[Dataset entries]
• • •

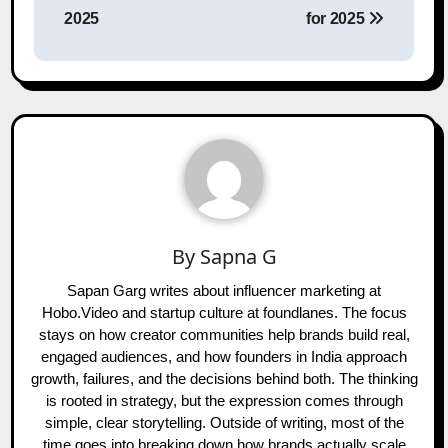
2025
for 2025
By
Sapna G
Sapan Garg writes about influencer marketing at
Hobo.Video and startup culture at foundlanes. The focus
stays on how creator communities help brands build real,
engaged audiences, and how founders in India approach
growth, failures, and the decisions behind both. The thinking
is rooted in strategy, but the expression comes through
simple, clear storytelling. Outside of writing, most of the
time goes into breaking down how brands actually scale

• • •

§ Task instructions: Among the entries above, find the line with "Sapan Garg writes" and the line with "is rooted in"; give again exactly these two lines and all lines between them.

§ Problem solution:
Sapan Garg writes about influencer marketing at
Hobo.Video and startup culture at foundlanes. The focus
stays on how creator communities help brands build real,
engaged audiences, and how founders in India approach
growth, failures, and the decisions behind both. The thinking
is rooted in strategy, but the expression comes through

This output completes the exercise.